Outcome	Effect size (95% CI)	I2 (%)
Technical success	1.00 (0.98-1.00)	0.00
Technical complication	0.00 (0.00-0.02)	0.00
Perioperative morbidity	0.07 (0.03-0.11)	0.00
Perioperative mortality	0.00 (0.00-0.01)	0.00
Perioperative hemorrhage	0.00 (0.00-0.02)	0.00
Long-term neurological deficit	0.02 (0.00-0.06)	0.00
Mid-term complete occlusion	0.53 (0.42-0.64)	35.79
Late-term complete occlusion	0.60 (0.52-0.69)	0.00
Retreatment	0.13 (0.06-0.22)	44.72

DISCUSSION

Our meta-analysis of the literature found that intracranial aneurysms can be treated with a pCONUS device with a technical success rate of 100% and a technical complication rate of 0%. Perioperative morbidity and mortality rates were low (7% and 0%, respectively) and a perioperative hemorrhage rate of 0%. Rate of treatment-related long-term neurological deficit was 2%. The complete occlusion rate at last radiological follow-up (mean time: 9.9 months) was 62% and retreatment rate was 14%. The most common treatment location was the MCA (44%) and the average neck size was almost 6 mm (dome:neck ratio: 1.45:1).

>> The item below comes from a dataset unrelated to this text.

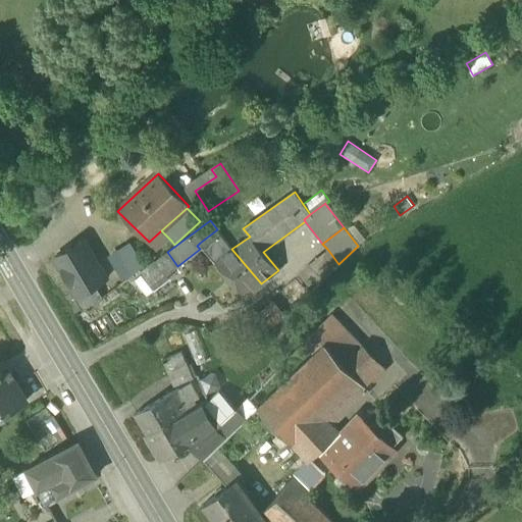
[(203,249),(216,263),(231,249),(217,229),(200,243),(204,248),(203,249)]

The pCONUS Bifurcation Aneurysm Implant is a laser-cut electrolytically detachable stent with a distal crown and four pedals that deploy into the aneurysm and rest at the level of the aneurysm neck. The name derives from the fact that it looks like an ice cream cone and its design is a further evolution of the “waffle-cone technique,” which has been used in the past for stent-assisted coiling of challenging aneurysms.[6815] There are now several devices in the market that address a similar niche.

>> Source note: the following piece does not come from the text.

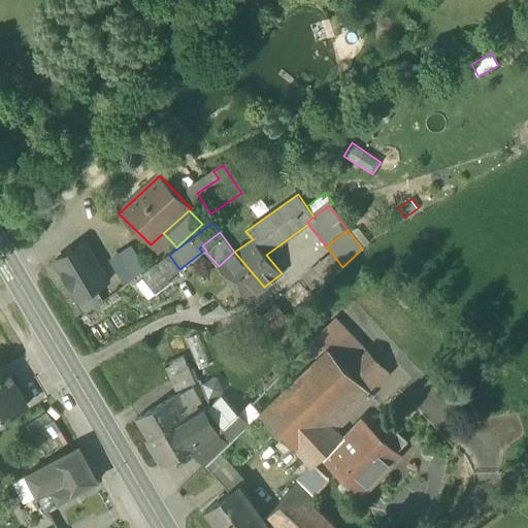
[(151,244),(160,255),(161,255),(173,243),(163,233),(151,244)]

As more experiences are gained with these devices, it is clear that limitations still exist. As we found in our analysis, though technically successful and safe in its limited use, complete occlusion rates at radiological follow-up with the pCONUS devices are only 60% with 14% of aneurysms requiring retreatment, so whether or not these devices truly represent a substantial treatment advance is yet to be fully determined. Additionally, as a neuroendovascular surgeon, it is important to feel completely comfortable and confident with tools utilized during the procedure. As more devices for the treatment of complicated aneurysms come to market, practitioner wisdom and personal experience must be increasingly relied on to ensure that the treatment strategies associated with these devices do not become more difficult than the actual procedure itself.

LIMITATIONS

Our meta-analysis is based on single-center case series with limited experiences with a new endovascular device, and the nature of these single-center case series may introduce bias into the results reported in the literature. Nevertheless, we have adhered to the highest standards recommended in reporting this type of study which represents an updated snapshot of a fairly large number of patients who were treated with this novel device.

Financial support and sponsorship

Nil.

Conflicts of interest

Thomas J. Sorenson, Marta Iacobucci, Mohammad H. Murad, and Giuseppe Lanzino have no disclosures. Laurent Spelle and Jacques Moret are consultants for Sequent/MicroVention, Medtronic, Stryker, and Balt, outside of the submitted work.